2025 could be the year that ASX dividend shares become more attractive investments again. If the RBA's predicted interest rate cuts occur this year, investors may want to switch from bank savings accounts to passive income stocks.
If rate cuts do occur, which sectors could benefit more than the average ASX share? I have some ideas about two ASX dividend shares that I believe could have very good years.
Of course, it's possible that rate cuts may not happen. However, I believe the valuation and growth prospects of both companies are good enough to justify a long-term investment even if RBA rates are held at today's level for the whole year.
Nick Scali Limited (ASX: NCK)
Nick Scali is a large furniture retailer in Australia. It operates both the Nick Scali and Plush businesses and recently bought Fabb Furniture in the United Kingdom.
The ASX dividend share has an impressive dividend record. It grew its payout every year between 2013 to 2023. There was a dividend reduction in the 2024 financial year, but the FY24 payment was larger than the FY21 annual dividend.

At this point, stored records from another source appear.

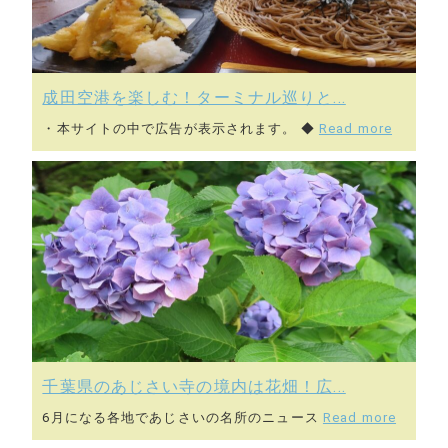
成田空港を楽しむ！ターミナル巡りと...
・本サイトの中で広告が表示されます。 ◆
Read more
千葉県のあじさい寺の境内は花畑！広...
6月になる各地であじさいの名所のニュース
Read more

If the company repeated the size of its FY24 payout in FY25, the current grossed-up dividend yield would be 6.5%, including franking credits.
While a rate cut could increase people's willingness to buy new furniture, I'm focused on the company's several strategies for boosting profit.
The company can grow the number of Nick Scali and Plush stores in its domestic market, increasing its scale. It can offer more products, sell more items online and be more efficient across the business.
One of the things I'm most excited about is its presence in the UK, which is a much larger market due to its bigger population. Nick Scali could grow its store count in the UK significantly.
GQG Partners Inc (ASX: GQG)
GQG is a fund manager based in the United States that is expanding globally to places like the UK, Canada, and Australia. It offers strategies such as US shares, global shares, international shares, emerging market shares, and dividend shares.
The business has done an exceptional job of growing funds under management (FUM) to where it is today, thanks to its funds' investment performance and its ability to attract new FUM.
I like the way the fund manager invests, so it's not surprising that the business added approximately US$116 billion of FUM between December 2019 and November 2024.
The ASX dividend share has committed to a dividend payout ratio of 90% of distributable earnings, allowing the business to give investors a large dividend yield while still keeping some profit to enhance the balance sheet or invest in the business.
The Commsec projection suggests the GQG FY25 dividend yield could be 10.5%, which is a huge yield.